Provided data —
::::::::::

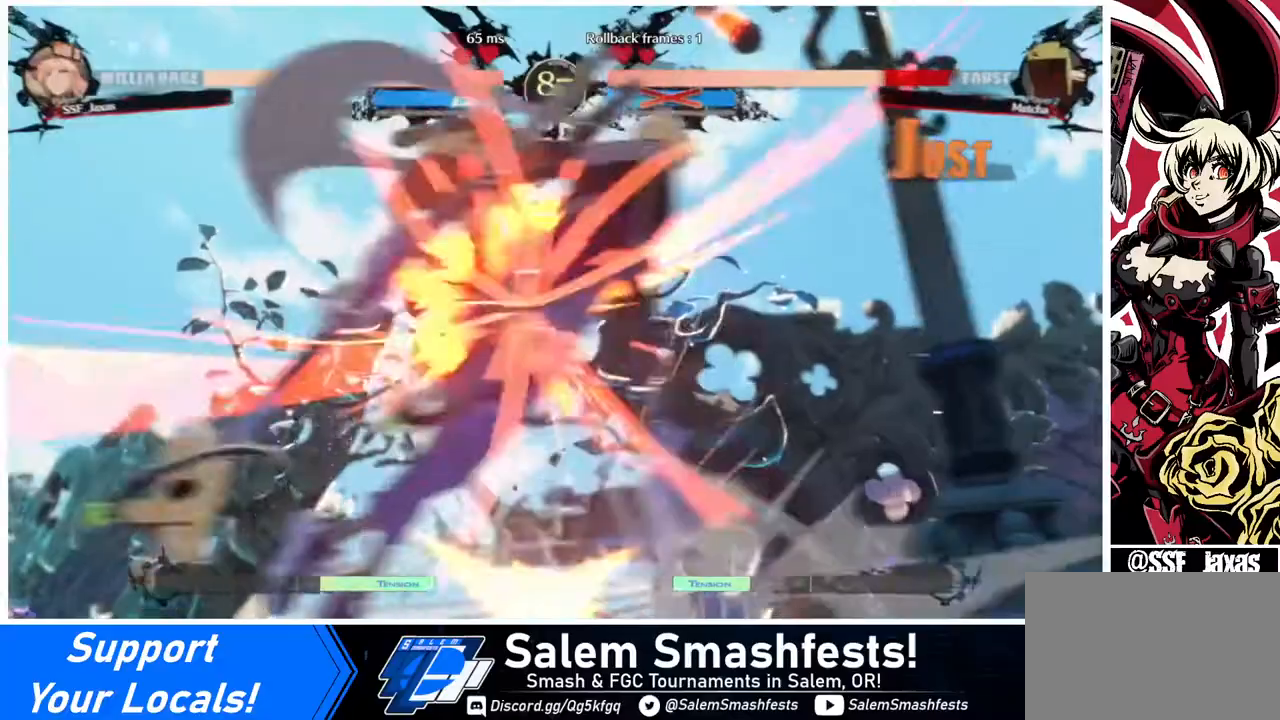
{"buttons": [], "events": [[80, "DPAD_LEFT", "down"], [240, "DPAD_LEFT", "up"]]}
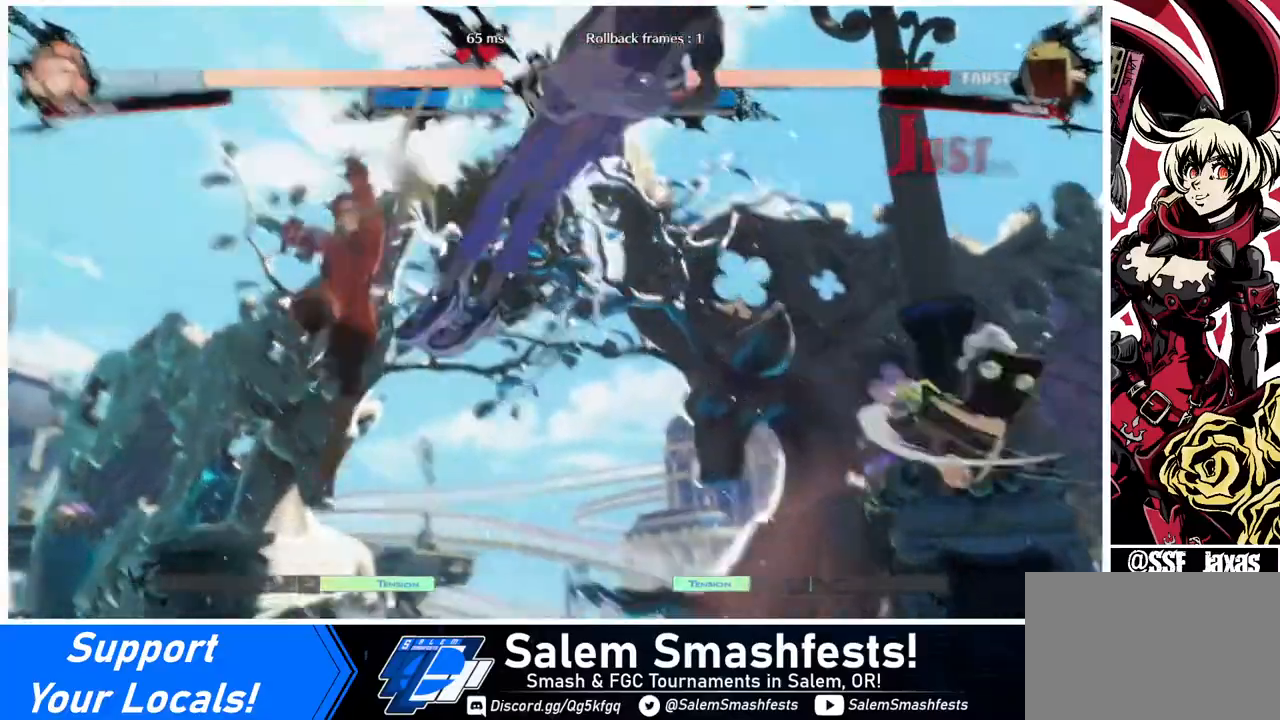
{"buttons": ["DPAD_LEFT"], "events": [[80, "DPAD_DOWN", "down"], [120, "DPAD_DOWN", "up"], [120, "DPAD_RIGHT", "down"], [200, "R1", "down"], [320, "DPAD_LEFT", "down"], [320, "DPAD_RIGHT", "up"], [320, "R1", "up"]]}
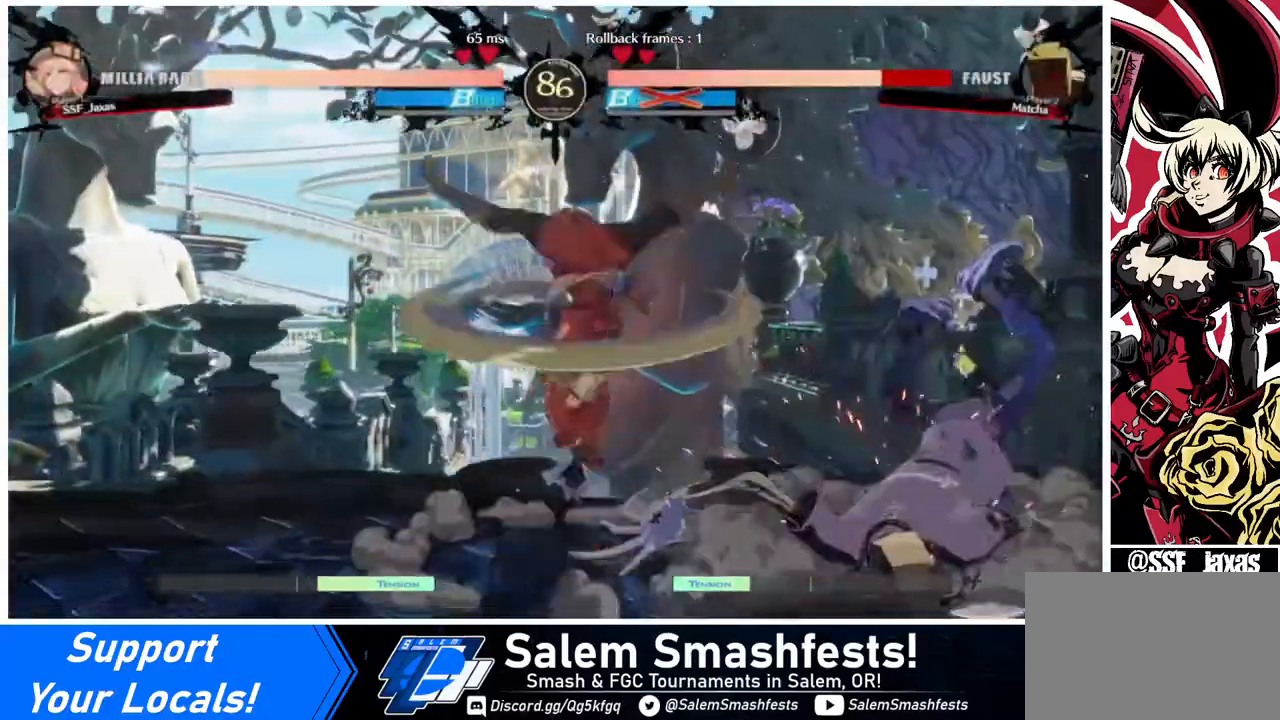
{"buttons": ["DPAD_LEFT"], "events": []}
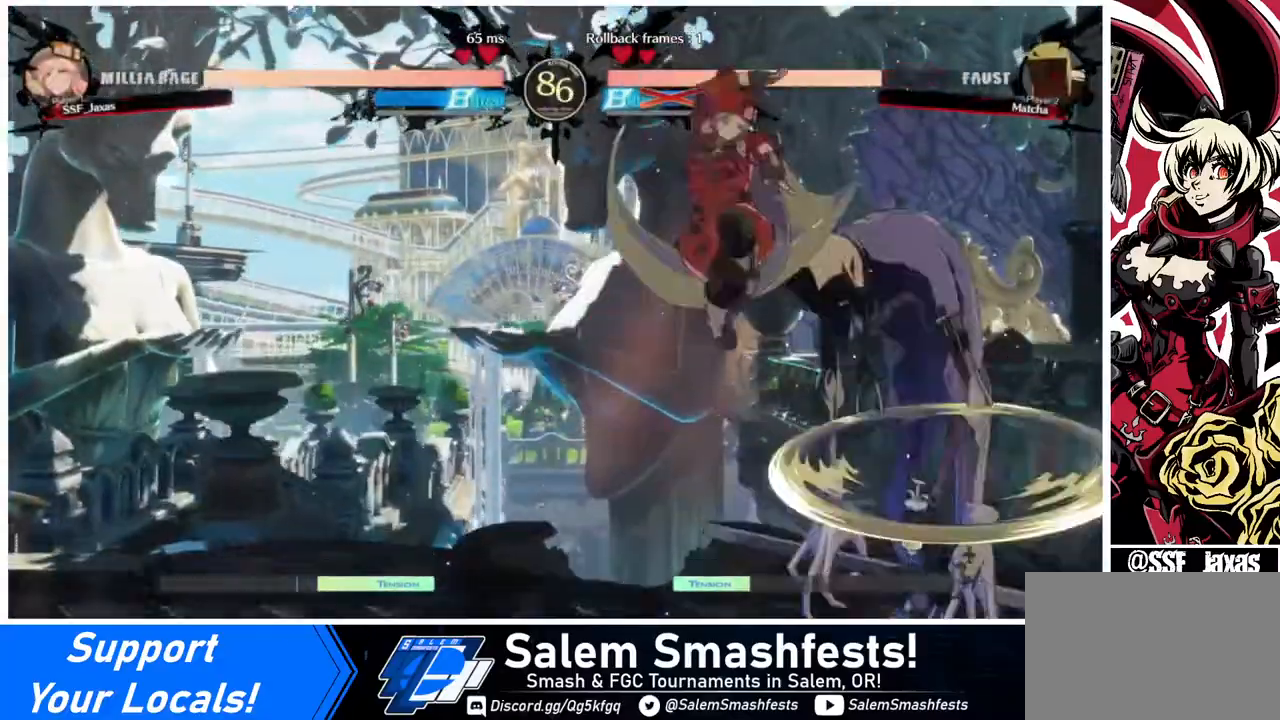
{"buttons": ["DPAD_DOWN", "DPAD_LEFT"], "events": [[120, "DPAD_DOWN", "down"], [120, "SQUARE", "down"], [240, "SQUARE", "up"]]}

::::::::::

Work order —
Reprint the listing above exactly, without images.

Exercise response —
{"buttons": [], "events": [[80, "DPAD_LEFT", "down"], [240, "DPAD_LEFT", "up"]]}
{"buttons": ["DPAD_LEFT"], "events": [[80, "DPAD_DOWN", "down"], [120, "DPAD_DOWN", "up"], [120, "DPAD_RIGHT", "down"], [200, "R1", "down"], [320, "DPAD_LEFT", "down"], [320, "DPAD_RIGHT", "up"], [320, "R1", "up"]]}
{"buttons": ["DPAD_LEFT"], "events": []}
{"buttons": ["DPAD_DOWN", "DPAD_LEFT"], "events": [[120, "DPAD_DOWN", "down"], [120, "SQUARE", "down"], [240, "SQUARE", "up"]]}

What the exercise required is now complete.